I am grateful for the amazing invention known as fashion tape that was needed this morning for the very first time. Actually, it has been needed MANY times by me, but used for the very first time as I got dressed today. If only it could fashion tape cover everything I think needs to be hidden these days…

(If only I had THAT shape to work with.)

This week involves dressing up for three different wedding-y functions, for which I am a foreigner and feel so awkward and out of place and have to constantly remind myself that no one is even going to notice me in this big picture so get over myself. If you know me at all, you know I do not do dresses or dressing up, so I am very grateful for two assistants, Michelle and Karen, who know what to do and how to advise, so I at least might blend in rather than stand out in the awkwardness.

I am grateful for distractions like puffy clouds and cooler weather and interesting bird sounds and funny cats and work and grandchildren and road trip planning and tv shows and laundry and ironing that keep my mind off all the things I should probably be focusing on.

I am grateful to stand on the sidelines and watch Sam be a very proud Daddy all week long. He is going to have a wonderful, exciting, AND very rough day on Friday, and I can already feel the emotions that will overflow, beginning with the “first look” with his daughter before we all go to the church.

And, I am very grateful for the evidence of God’s blessing on my stepdaughter’s life.

When miserable, just make the world a better place.

This is what greeted me this morning as I fought my way through the wet blanket of humidity from the parking lot to the front door. So this morning, I am really grateful for the person in my office building who decided to try to make the rest of us smile as we wipe away sweat from our 100 yard hike into the office.

I am grateful for my husband who took care of dinner last night.

I am grateful for my granddaughter who helped clean up after dinner last night.

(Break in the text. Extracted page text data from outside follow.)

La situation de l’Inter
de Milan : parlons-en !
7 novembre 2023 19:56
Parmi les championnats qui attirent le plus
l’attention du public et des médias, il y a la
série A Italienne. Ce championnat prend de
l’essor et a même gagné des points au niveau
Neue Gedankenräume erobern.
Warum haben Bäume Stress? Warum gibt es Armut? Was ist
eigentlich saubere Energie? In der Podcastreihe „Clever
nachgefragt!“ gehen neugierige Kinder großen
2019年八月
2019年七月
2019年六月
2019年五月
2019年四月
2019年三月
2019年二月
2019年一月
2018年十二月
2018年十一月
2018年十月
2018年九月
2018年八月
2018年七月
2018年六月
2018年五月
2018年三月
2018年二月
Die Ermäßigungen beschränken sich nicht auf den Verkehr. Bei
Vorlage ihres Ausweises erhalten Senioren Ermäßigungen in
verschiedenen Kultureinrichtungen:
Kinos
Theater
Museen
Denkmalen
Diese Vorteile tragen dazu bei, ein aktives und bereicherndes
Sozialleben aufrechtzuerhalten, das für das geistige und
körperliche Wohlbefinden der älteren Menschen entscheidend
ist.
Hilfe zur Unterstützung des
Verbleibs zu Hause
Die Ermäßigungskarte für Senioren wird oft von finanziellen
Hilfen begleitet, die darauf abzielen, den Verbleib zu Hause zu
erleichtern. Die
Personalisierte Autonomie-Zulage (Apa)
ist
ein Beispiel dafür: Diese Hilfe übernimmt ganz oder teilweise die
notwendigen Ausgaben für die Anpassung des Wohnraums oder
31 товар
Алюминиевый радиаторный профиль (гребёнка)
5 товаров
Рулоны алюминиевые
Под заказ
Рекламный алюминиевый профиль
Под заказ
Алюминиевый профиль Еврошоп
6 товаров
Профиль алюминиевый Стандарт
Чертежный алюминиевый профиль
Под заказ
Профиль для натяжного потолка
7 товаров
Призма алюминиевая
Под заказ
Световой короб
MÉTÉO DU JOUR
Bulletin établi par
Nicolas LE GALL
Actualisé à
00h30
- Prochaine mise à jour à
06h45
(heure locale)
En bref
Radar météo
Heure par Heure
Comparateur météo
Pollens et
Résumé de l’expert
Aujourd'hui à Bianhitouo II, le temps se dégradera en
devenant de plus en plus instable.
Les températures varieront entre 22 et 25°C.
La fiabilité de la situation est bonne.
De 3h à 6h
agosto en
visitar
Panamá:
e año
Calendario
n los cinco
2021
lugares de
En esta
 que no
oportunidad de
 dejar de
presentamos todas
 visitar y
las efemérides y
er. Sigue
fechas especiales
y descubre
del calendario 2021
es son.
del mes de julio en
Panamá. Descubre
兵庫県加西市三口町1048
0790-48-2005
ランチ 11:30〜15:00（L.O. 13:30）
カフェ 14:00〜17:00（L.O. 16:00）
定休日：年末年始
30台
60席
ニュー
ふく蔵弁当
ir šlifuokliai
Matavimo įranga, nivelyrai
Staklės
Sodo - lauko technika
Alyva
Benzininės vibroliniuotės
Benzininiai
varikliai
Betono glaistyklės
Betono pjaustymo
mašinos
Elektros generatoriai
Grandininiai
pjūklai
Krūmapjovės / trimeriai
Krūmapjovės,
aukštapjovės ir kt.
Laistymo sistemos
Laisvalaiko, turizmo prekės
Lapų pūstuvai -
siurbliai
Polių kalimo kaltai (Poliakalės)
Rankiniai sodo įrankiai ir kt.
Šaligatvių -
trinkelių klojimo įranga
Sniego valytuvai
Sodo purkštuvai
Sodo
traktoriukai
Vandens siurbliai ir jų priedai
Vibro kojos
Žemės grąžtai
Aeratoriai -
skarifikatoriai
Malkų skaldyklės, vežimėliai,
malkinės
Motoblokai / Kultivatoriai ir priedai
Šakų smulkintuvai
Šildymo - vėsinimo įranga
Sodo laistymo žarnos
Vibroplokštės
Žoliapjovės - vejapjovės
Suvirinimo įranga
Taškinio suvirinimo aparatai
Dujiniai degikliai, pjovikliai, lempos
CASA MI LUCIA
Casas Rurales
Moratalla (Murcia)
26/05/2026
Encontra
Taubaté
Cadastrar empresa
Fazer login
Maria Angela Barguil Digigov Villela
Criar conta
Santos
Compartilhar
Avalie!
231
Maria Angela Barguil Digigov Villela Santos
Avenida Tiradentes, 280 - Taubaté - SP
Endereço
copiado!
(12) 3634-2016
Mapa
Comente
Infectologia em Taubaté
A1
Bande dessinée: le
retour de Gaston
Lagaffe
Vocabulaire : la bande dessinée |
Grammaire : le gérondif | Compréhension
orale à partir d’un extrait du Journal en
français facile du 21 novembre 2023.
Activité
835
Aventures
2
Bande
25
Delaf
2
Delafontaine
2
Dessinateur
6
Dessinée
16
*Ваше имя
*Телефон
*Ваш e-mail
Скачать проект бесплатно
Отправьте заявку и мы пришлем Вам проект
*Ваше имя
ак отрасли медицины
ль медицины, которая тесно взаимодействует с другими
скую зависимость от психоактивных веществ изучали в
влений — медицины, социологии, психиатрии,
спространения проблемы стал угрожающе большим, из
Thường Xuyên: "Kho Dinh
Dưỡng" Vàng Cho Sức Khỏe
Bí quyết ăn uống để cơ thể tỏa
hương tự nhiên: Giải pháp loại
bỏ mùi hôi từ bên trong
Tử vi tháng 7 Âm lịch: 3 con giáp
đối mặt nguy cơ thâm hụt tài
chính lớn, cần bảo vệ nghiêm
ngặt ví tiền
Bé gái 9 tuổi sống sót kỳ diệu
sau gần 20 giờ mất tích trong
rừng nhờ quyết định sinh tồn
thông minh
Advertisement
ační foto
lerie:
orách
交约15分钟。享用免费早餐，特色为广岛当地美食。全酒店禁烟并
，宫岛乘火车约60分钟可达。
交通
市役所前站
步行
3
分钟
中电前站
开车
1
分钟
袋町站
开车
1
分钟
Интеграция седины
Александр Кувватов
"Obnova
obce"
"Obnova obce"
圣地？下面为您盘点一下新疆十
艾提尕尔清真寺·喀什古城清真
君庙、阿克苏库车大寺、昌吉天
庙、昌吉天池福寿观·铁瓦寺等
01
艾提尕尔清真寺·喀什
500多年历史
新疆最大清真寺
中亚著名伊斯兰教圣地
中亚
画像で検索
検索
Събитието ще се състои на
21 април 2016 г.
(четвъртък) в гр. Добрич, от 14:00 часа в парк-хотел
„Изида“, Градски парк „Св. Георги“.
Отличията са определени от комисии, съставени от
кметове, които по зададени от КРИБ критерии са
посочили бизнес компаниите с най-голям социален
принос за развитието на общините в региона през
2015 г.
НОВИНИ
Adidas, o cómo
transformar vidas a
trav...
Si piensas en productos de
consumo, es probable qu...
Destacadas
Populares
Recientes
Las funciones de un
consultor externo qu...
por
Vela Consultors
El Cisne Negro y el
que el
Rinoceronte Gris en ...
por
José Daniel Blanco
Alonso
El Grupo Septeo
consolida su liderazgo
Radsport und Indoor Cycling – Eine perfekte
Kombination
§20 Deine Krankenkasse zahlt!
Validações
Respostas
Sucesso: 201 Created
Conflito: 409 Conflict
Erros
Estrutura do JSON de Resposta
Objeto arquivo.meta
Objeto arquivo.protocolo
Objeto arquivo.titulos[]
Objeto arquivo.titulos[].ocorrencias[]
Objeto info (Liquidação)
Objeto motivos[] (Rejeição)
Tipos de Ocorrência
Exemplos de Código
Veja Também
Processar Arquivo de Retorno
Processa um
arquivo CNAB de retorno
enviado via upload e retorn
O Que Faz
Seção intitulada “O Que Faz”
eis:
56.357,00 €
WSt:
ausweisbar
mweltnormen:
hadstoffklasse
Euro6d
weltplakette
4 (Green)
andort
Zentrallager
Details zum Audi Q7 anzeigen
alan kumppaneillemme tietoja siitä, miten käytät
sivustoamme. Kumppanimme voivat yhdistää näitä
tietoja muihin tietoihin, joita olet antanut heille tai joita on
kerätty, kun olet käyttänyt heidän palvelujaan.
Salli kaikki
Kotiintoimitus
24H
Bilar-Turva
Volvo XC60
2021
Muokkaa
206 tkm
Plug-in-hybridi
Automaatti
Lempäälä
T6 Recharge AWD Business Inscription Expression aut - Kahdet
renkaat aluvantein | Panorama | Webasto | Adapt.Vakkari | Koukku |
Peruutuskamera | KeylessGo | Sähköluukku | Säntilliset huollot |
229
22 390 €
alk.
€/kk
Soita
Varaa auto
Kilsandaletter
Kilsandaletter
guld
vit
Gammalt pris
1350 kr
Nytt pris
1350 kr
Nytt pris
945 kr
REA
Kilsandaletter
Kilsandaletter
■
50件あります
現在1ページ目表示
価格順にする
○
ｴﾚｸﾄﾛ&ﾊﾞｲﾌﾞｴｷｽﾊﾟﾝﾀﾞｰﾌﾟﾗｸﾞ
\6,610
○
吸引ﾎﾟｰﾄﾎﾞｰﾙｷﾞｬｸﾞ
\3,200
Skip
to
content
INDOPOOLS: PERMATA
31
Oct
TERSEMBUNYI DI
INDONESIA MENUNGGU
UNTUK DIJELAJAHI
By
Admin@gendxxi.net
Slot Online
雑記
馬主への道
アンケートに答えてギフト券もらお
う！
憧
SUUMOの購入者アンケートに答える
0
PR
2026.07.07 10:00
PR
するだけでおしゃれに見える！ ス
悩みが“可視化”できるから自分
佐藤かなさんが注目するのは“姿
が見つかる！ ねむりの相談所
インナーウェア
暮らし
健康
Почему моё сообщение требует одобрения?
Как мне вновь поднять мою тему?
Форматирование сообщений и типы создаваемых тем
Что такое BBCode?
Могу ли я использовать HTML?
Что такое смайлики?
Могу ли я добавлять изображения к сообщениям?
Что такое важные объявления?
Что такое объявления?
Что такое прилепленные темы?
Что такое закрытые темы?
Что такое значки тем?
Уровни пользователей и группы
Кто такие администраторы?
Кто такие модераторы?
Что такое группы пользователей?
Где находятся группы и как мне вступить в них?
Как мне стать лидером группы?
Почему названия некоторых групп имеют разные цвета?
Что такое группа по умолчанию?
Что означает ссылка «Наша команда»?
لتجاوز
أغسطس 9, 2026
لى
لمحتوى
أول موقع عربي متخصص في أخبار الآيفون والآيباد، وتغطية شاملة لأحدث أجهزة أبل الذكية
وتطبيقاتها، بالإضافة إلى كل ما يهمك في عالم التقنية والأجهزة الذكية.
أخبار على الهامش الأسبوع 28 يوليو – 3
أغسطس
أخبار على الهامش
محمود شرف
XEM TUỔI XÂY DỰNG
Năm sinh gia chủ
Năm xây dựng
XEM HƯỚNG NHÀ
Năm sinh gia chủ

I am grateful for the guy last night at the ice cream place who was completely annoyed that he wasn’t given a napkin with his ice cream and “became” a real jerk to the high school employee. I say “became” because I hold out hope that he was just miserable from the heat and isn’t a jerk all the time. I am grateful for him because he reminded me to not be a jerk. Anytime. Ever. To anyone. Anywhere. No matter what.

I am grateful for my husband who took care of gathering all the trash and every week, gets it to the curb for pickup.

I am grateful that our two kids say “thank you” without a prompt.

I am grateful for air conditioning and the job that provides a salary to pay for it.

And I am grateful for the reminder this morning that it doesn’t take much to make the world a better place.

You stay over there, and I will admire from over here.

I am grateful political signs and ads will go away, for a few days.

I am grateful for answered prayers of yes, and answered prayers of no, and answered prayers of peace and reassurance.

I am grateful for a really cool green grasshopper visit.

I am also grateful for hummingbirds at our butterfly bushes.

I am grateful for a new day and feeling better.

I am grateful for an end in sight.

I am grateful for a vacuum cleaner.

I am grateful for the discovery of online grocery shopping.

I am grateful for completion of the world’s most difficult ceiling fan install and for my husband who is strong and capable to do this on his own with a weak wife who was mostly moral support and emotional support ladder holder.